Pair-wise seed dispersal interaction data is scarce for Tijuca National Park. Therefore, to build seed dispersal networks, we first gathered plant and animal species occurrence data in Tijuca (ICMBio 2008) and excluded all plant species that were not dispersed by animals based on our natural history knowledge. Our network includes 124 frugivorous species, including the four reintroduced species, and their 472 animal-dispersed plant species. Then, to estimate the pairwise interactions between plants and seed dispersers, we used the Atlantic-Frugivory dataset (Bello et al. 2017), which compiles pairwise seed dispersal interactions across the Atlantic forest. Because the yellow-footed tortoise is the only seed disperser in our dataset that had no interaction recorded in the Atlantic-Frugivory dataset, we made an extensive literature review on Chelonoidis spp. fruit consumption to infer its diet (see details in Supplementary Material, Tables S1 and S2). Finally, we assembled seed trait data by compiling information available in the Atlantic-Frugivory dataset and conducting a literature search in Google Scholar for ‘“Plant species” (seed OR fruit) (diameter OR length)’ and complemented with publications that we knew of but did not appear in our search. Thus, data about species’ interactions was gathered from the literature a posteriori to the reintroductions.

Interaction networks

We used four different models to infer pairwise interactions in our network. Therefore, we built four types of networks based on different assumptions about which interactions would occur in Tijuca.These four different approaches to network estimation allow us to investigate how sensitive our estimates of network patterns were to different assumptions when assigning interactions, and if they were consistent regardless of how networks were estimated. Thus, these network models take in account the uncertainty about interactions occurrence, reducing the potential biases of each assumption and verifying if our results hold independently of the model used.

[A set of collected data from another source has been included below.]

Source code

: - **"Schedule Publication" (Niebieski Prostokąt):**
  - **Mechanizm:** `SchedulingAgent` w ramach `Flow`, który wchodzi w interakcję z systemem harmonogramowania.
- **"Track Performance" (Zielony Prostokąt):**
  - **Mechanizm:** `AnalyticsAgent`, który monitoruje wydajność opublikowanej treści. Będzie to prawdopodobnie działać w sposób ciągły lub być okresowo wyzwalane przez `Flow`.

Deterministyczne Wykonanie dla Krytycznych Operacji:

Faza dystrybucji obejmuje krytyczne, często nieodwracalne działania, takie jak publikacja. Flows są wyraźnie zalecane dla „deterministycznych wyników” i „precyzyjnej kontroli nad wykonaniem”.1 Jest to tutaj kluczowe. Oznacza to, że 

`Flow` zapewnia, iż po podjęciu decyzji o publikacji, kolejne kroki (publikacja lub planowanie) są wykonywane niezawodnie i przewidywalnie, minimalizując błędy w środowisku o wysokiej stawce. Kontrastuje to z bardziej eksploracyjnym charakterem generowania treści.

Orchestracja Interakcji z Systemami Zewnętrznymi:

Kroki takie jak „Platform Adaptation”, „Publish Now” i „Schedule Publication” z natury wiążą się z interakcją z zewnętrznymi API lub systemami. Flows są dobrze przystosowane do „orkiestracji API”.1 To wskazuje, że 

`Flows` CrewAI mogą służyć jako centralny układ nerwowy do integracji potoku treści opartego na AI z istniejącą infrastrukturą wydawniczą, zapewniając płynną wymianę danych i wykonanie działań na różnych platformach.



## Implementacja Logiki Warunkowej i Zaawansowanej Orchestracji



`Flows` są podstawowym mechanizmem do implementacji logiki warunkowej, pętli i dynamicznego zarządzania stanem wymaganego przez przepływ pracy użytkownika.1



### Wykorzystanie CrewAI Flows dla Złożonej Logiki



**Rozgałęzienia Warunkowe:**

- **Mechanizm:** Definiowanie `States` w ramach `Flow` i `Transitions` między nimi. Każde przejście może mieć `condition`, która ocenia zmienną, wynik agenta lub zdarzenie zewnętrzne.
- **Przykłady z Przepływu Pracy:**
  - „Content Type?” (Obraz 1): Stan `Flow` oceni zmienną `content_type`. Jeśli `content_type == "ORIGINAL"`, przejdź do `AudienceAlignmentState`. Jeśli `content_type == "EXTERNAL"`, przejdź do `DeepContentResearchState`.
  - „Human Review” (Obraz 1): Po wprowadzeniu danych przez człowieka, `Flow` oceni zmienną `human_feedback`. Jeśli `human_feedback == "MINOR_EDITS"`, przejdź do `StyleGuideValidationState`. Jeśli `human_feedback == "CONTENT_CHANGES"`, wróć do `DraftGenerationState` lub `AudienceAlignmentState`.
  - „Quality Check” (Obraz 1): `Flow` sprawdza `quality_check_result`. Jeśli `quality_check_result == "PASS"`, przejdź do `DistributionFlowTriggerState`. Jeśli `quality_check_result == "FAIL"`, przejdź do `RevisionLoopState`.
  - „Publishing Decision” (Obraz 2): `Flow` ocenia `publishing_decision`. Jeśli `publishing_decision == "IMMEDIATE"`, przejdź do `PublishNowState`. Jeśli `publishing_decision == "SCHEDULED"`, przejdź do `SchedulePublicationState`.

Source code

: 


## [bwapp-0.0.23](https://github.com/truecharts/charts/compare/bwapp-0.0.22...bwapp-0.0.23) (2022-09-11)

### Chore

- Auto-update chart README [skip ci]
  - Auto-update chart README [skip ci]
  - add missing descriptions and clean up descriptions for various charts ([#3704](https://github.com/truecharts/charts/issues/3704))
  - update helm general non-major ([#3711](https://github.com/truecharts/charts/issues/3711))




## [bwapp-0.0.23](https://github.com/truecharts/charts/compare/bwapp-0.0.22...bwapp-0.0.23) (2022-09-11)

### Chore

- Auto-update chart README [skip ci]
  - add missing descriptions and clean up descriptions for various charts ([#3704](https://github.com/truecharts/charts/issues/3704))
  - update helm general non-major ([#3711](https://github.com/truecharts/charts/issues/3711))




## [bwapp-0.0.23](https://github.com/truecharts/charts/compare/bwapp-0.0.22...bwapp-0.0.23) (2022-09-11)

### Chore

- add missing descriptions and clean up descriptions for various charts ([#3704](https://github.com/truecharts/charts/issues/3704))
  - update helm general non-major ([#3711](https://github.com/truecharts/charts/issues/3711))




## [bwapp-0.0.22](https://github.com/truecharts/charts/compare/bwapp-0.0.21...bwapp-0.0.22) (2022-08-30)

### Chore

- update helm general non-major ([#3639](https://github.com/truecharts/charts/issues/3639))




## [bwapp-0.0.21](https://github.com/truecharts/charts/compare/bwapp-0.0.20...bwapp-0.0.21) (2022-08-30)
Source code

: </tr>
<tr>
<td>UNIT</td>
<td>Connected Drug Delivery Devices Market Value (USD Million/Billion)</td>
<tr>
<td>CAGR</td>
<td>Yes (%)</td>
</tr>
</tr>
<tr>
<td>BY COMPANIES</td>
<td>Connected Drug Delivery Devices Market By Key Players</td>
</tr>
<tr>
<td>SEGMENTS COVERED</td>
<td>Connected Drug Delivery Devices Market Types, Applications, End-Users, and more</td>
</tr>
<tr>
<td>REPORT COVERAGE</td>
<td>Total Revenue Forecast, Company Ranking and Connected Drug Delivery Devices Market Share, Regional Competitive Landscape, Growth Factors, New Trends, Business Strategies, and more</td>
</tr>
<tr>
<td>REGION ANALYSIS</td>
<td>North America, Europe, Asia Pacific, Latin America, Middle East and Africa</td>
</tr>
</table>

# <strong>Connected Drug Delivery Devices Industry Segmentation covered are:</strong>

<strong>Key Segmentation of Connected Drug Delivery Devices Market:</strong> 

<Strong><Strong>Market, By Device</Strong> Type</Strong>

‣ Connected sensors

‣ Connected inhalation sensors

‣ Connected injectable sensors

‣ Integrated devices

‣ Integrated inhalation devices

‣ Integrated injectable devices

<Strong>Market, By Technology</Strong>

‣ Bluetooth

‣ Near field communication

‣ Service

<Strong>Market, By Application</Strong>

For all networks, we assumed that interactions recorded elsewhere in the Atlantic Forest would also occur in Tijuca if the same plant and animal species were present in Tijuca. However, because some interactions might be absent in the literature records, we added interactions based on the following assumptions:

Phylogenetic model: in this network there are two sets of nodes and each node depicts one species. We assumed that, if an animal species was recorded interacting with a plant of a given genus, this animal would interact with all plant species of the same genus found in Tijuca;

Genus-level model: in this network, there are two sets of nodes. Animal species are depicted as nodes, whereas each node in the second set depicts a plant genus. Thus, plant taxa were collapsed to the genus level, which would reduce the effects of under-sampled interactions within genus, but leading to a description of network patterns at a different taxonomic level;

Probabilistic phylogenetic model: we assume that there is a probability p that a given animal species i - that interact with a plant species j from the genus k – would also interact with another plant l from the same genus k. We assume that p is fixed to all potential pairwise interactions and we assume p = 0.5. Thus, in this network, if one interaction between an animal species i and plant genusj occurred, the same animal iended up interacting with a fraction of plant species of genusj as well. We built one hundred pairs (with and without reintroduced species) of these networks to estimate the mean effects of reintroduced species on network structure (see below the network structural patterns studied).

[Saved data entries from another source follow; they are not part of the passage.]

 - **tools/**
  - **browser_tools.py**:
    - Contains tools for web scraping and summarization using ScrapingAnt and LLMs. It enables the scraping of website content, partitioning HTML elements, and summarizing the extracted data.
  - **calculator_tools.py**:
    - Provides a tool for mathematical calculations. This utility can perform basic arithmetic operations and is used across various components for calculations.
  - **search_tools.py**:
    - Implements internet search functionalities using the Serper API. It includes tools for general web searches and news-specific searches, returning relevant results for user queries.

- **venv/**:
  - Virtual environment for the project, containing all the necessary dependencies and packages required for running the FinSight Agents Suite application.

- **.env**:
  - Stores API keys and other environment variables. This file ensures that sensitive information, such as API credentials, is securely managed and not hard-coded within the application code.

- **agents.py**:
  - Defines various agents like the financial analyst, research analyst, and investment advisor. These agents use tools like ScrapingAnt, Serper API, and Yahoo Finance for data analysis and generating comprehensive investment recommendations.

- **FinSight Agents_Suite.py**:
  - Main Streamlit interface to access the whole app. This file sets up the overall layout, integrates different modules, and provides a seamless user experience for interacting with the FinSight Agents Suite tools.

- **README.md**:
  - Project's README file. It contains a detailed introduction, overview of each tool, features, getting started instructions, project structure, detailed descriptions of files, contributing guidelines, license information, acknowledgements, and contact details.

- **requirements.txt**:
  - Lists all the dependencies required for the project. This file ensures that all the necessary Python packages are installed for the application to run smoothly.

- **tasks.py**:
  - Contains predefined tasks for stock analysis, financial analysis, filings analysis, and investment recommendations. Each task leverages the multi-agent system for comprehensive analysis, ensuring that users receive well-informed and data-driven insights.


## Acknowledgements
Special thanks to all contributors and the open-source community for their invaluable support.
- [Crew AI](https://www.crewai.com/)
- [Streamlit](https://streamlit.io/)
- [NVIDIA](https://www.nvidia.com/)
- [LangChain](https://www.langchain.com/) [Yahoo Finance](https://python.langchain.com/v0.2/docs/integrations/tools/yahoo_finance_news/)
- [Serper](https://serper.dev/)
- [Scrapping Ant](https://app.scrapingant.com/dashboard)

Seed size model: we used plant species’ seed length and seed diameter data to construct a network. We first used empirical data on species interactions to record the maximum and minimum seed length and diameter of fruits consumed by each animal species, with no taxonomic constraints. We then assumed that each animal species interacts with all plant species in the network with seed length and seed diameter values in between the maximum and the minimum observed for plants. We assumed that if one of the seed dimensionswas not within the interval formed by the minimum and maximum value of seeds dispersed by the animal, then the animal did not interact with the plant, i.e., the interaction is forbidden by this seed dimension (Allesina et al, Jordano et al. 2003).

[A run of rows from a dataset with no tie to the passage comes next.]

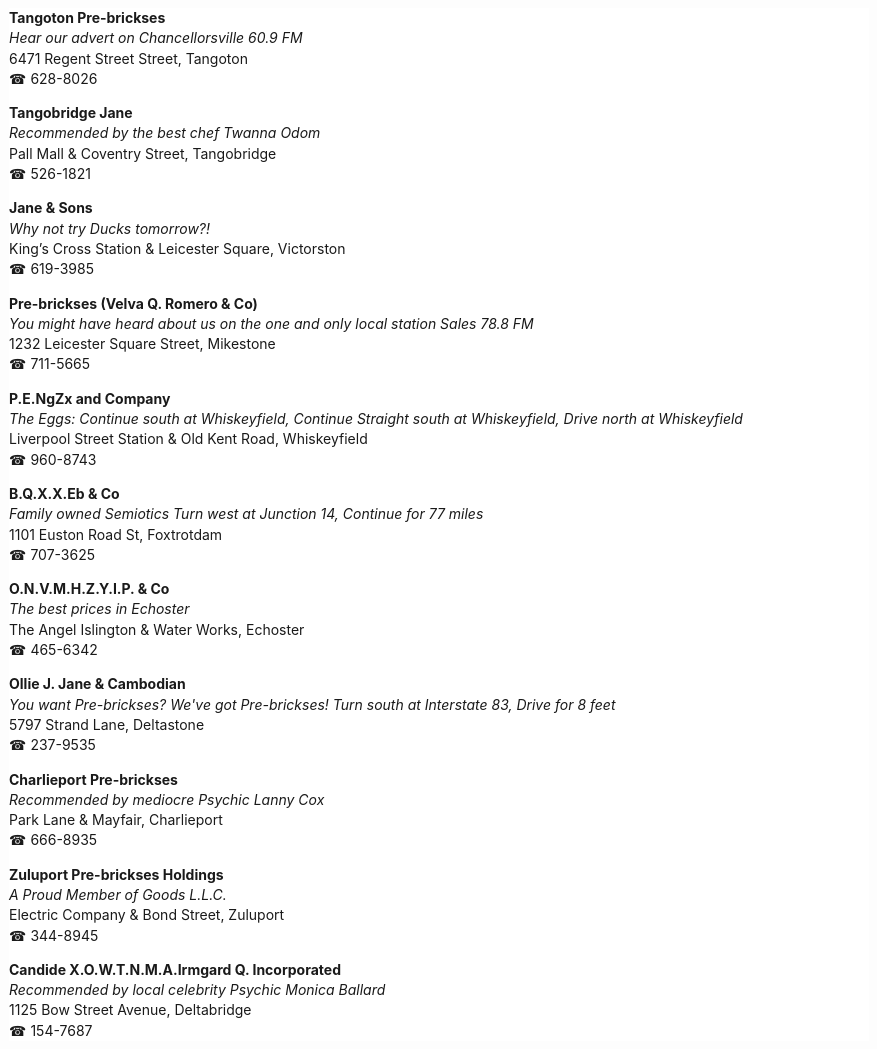 **Tangoton Pre-brickses**  
_Hear our advert on Chancellorsville 60.9 FM_  
6471 Regent Street Street, Tangoton  
☎ 628-8026

**Tangobridge Jane**  
_Recommended by the best chef Twanna Odom_  
Pall Mall & Coventry Street, Tangobridge  
☎ 526-1821

**Jane & Sons**  
_Why not try Ducks tomorrow?!_  
King’s Cross Station & Leicester Square, Victorston  
☎ 619-3985

**Pre-brickses (Velva Q. Romero & Co)**  
_You might have heard about us on the one and only local station Sales 78.8 FM_  
1232 Leicester Square Street, Mikestone  
☎ 711-5665

**P.E.NgZx and Company**  
_The Eggs: Continue south at Whiskeyfield, Continue Straight south at Whiskeyfield, Drive north at Whiskeyfield_  
Liverpool Street Station & Old Kent Road, Whiskeyfield  
☎ 960-8743

**B.Q.X.X.Eb & Co**  
_Family owned Semiotics 
Turn west at Junction 14, Continue for 77 miles_  
1101 Euston Road St, Foxtrotdam  
☎ 707-3625

**O.N.V.M.H.Z.Y.I.P. & Co**  
_The best prices in Echoster_  
The Angel Islington & Water Works, Echoster  
☎ 465-6342

**Ollie J. Jane & Cambodian**  
_You want Pre-brickses? We've got Pre-brickses! 
Turn south at Interstate 83, Drive for 8 feet_  
5797 Strand Lane, Deltastone  
☎ 237-9535

**Charlieport Pre-brickses**  
_Recommended by mediocre Psychic Lanny Cox_  
Park Lane & Mayfair, Charlieport  
☎ 666-8935

**Zuluport Pre-brickses Holdings**  
_A Proud Member of Goods L.L.C._  
Electric Company & Bond Street, Zuluport  
☎ 344-8945

**Candide X.O.W.T.N.M.A.Irmgard Q. Incorporated**  
_Recommended by local celebrity Psychic Monica Ballard_  
1125 Bow Street Avenue, Deltabridge  
☎ 154-7687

This network model strongly minimizes the effects of sub-sampling since understudied species with an extremely low number of recorded interactions are connected with a wide range of plants in the network, given that they can consume fruits/seeds of broadly different sizes. Having said that, this model may overestimate the number of interactions and is limited to a subset of plant species (n = 249 species) in our database with known values of seed diameter and length. In this network 9animal species end up having no interaction partners because either they interacted only with plants with unknown values of seed size or there were no plant species that had seed length and diameter simultaneously compatible with the interacting range of the animal species. We ran network analyses with and without these non-interacting species but there were no significantly differences in results (S. Table4).

Several networks were built to take in account the uncertainty about interactions occurrence, to reduce the potential biases of each assumption and to check if our results hold independently of the model used.